Inside the camp, civilized norms spiraled downwards quickly, gangs of men would attack fellow prisoners gaining a want or evening a score.

From a survivors journal, “As we entered the place a spectacle met our eyes that almost froze our blood in horror, before us were forms that had been once active-erect stalwart men, now nothing more than walking skeletons … covered with filth and vermin. Many of the men exclaimed in earthiness, ‘can this be hell?”

Who oversaw this inhumane facility that allowed these deplorable conditions to continue? Captain Henry Wirz. Born in Switzerland, Wirz commanded, as a physician! He, no doubt, was in a tough position. The camp had little resources while the South was slowly losing the all out war. In 1865 at war’s end, he had 30,000 dying, malnourished and emaciated prisoners seeking release.

Escaping from prisoner of war camps are popular stories in our culture, films like “The Great Escape,” ”Escape from Alcatraz,” and “Shawshank Redemption” where Hollywood describes heroic efforts to escape evil. Even John Frankeneimer’s disturbing 1996 seldom seen film “Andersonville” is plotted around a rare escape into the Georgia woods.

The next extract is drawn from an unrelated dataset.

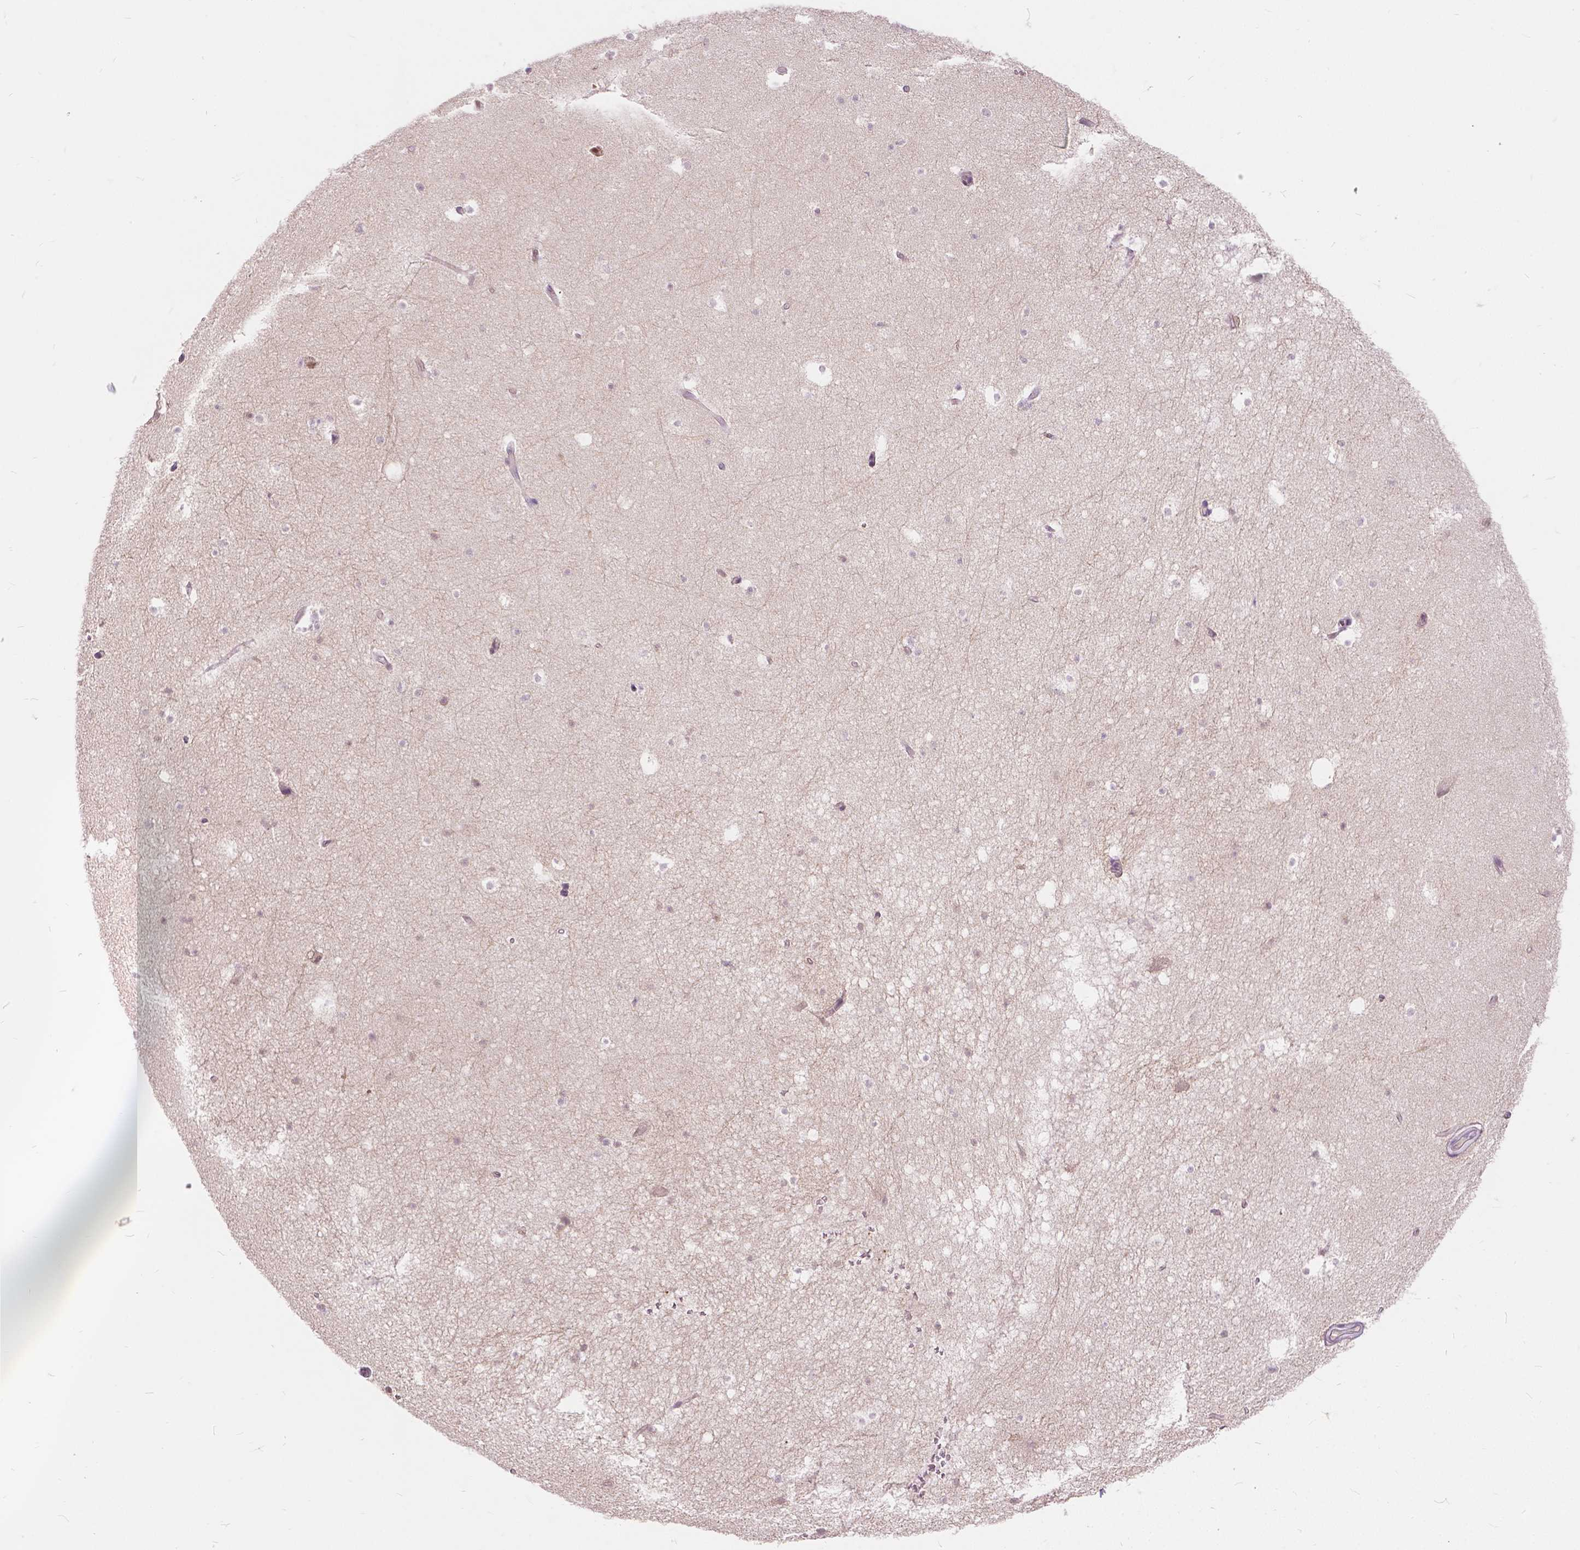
{"staining": {"intensity": "weak", "quantity": "<25%", "location": "nuclear"}, "tissue": "hippocampus", "cell_type": "Glial cells", "image_type": "normal", "snomed": [{"axis": "morphology", "description": "Normal tissue, NOS"}, {"axis": "topography", "description": "Hippocampus"}], "caption": "This is an immunohistochemistry image of normal human hippocampus. There is no expression in glial cells.", "gene": "DLX6", "patient": {"sex": "male", "age": 26}}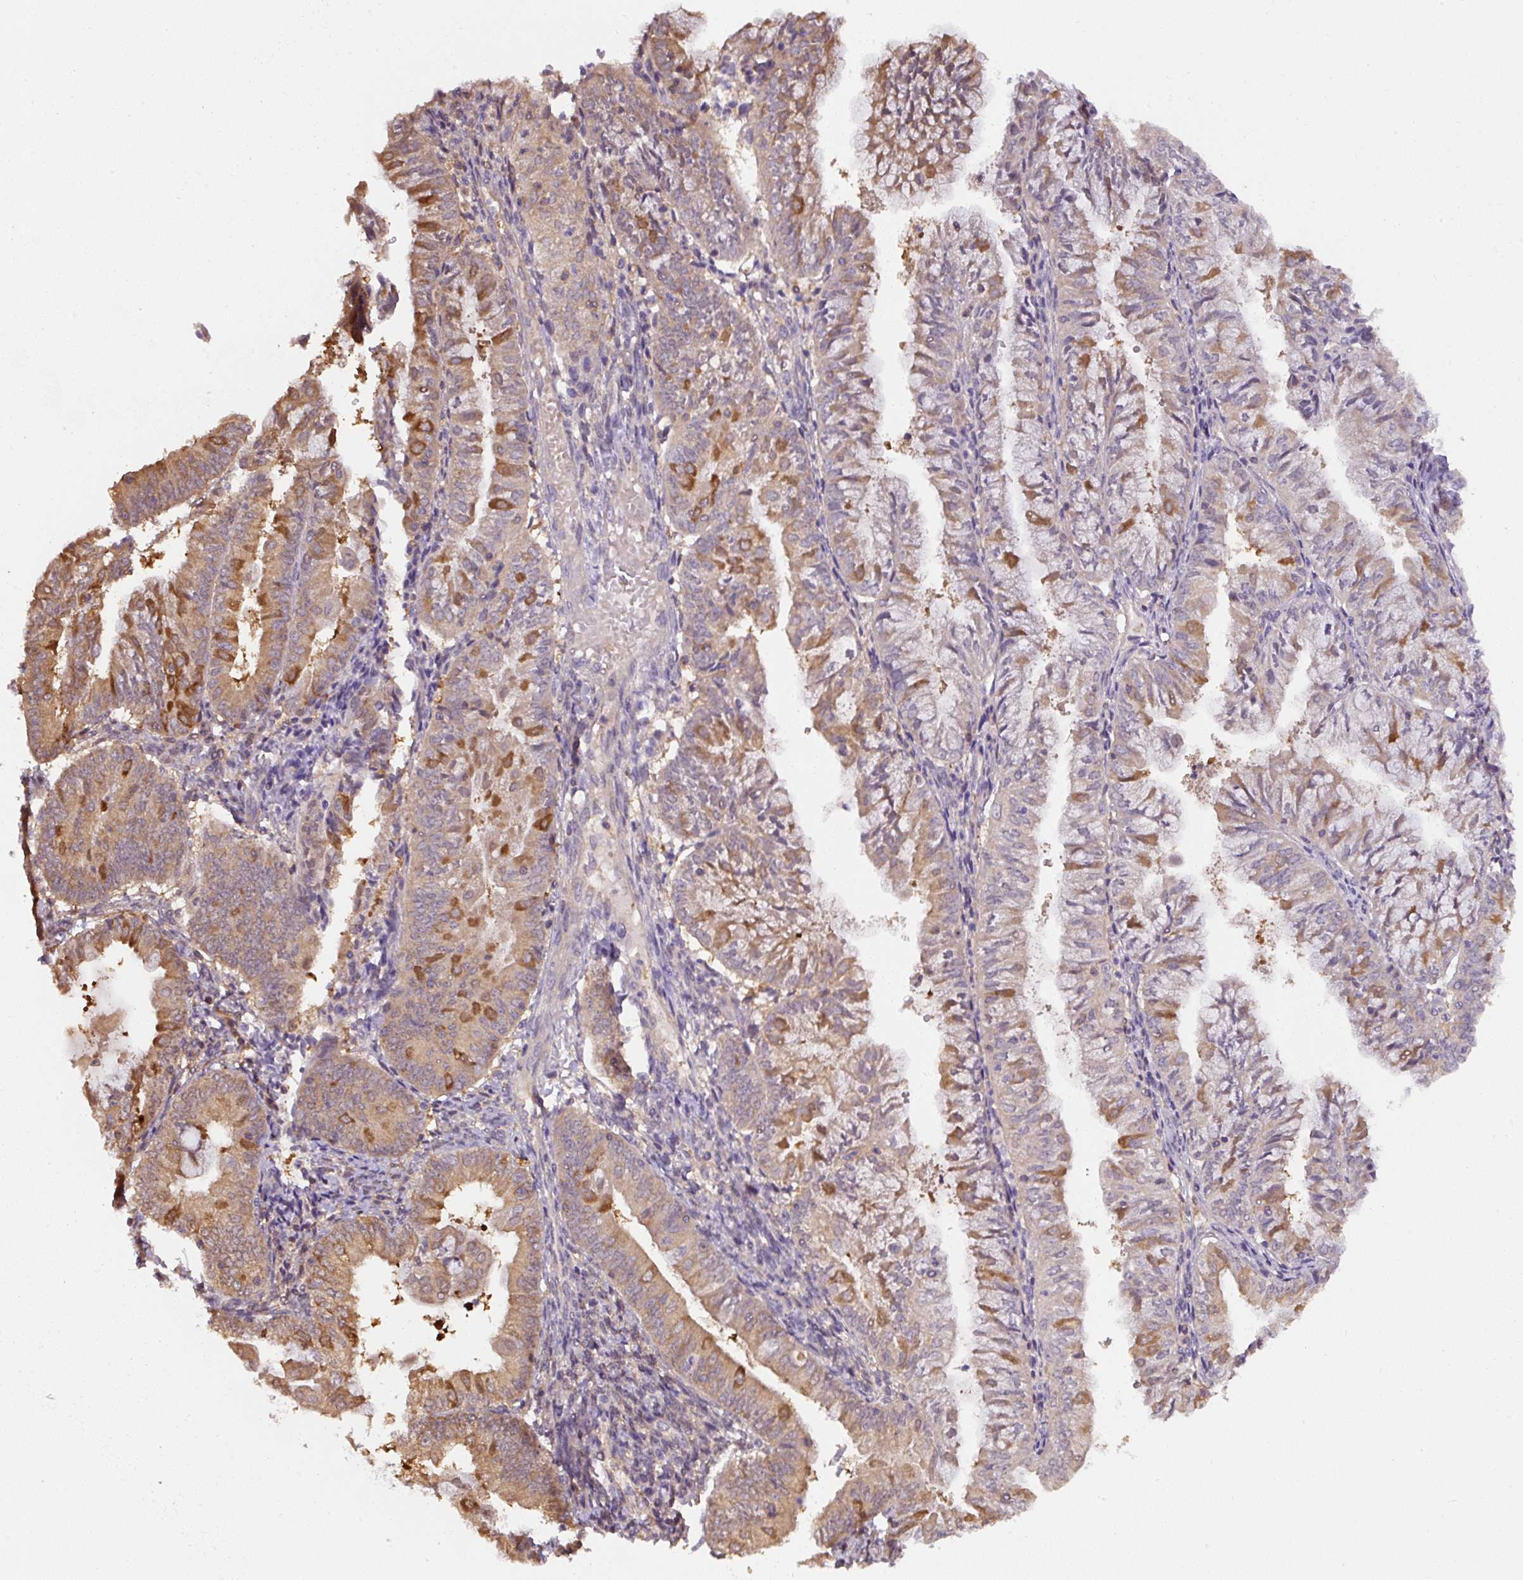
{"staining": {"intensity": "strong", "quantity": "25%-75%", "location": "cytoplasmic/membranous"}, "tissue": "endometrial cancer", "cell_type": "Tumor cells", "image_type": "cancer", "snomed": [{"axis": "morphology", "description": "Adenocarcinoma, NOS"}, {"axis": "topography", "description": "Endometrium"}], "caption": "Adenocarcinoma (endometrial) stained for a protein shows strong cytoplasmic/membranous positivity in tumor cells. The staining was performed using DAB to visualize the protein expression in brown, while the nuclei were stained in blue with hematoxylin (Magnification: 20x).", "gene": "ST13", "patient": {"sex": "female", "age": 55}}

According to Confederate records, there were 351 attempted escapes from Andersonville. Most were recaptured or died on the run but 31 men actually made it back to Union lines. Many of those found freedom as the South’s military structure was disintegrating in April and May of 1865. Once the word got out about the conditions in the camp the North was mortified. Famed American poet Walt Whitman saw camp survivors shortly after the war and wrote, ”there are deeds, crimes that may be forgiven, but this is not among them.”

Wirz would become one of the very few that faced war crime changes after the surrender. His trial was a public spectacle. At the War Tribunal, 160 survivors testified about the conditions and events that took place in Andersonville Prison. Wirz remains the only Confederate officer found guilty of murder and hanged on Nov. 10, 1865.

Was Wirz a scapegoat for the thousands of atrocities that occurred in the four year war? Perhaps.

As the rest of America tears down monuments and changes names of facilities with any connection to the Confederacy. Wirz still has a 30 ft. beautiful obelisk still intact on the town square of Andersonville, Georgia, a quarter mile from the concentration camp’s front gate.

American history can be brutal and uncomfortable but it’s our responsibility to those who suffered and sacrificed to tell their stories, to learn and not repeat those self-destructing times.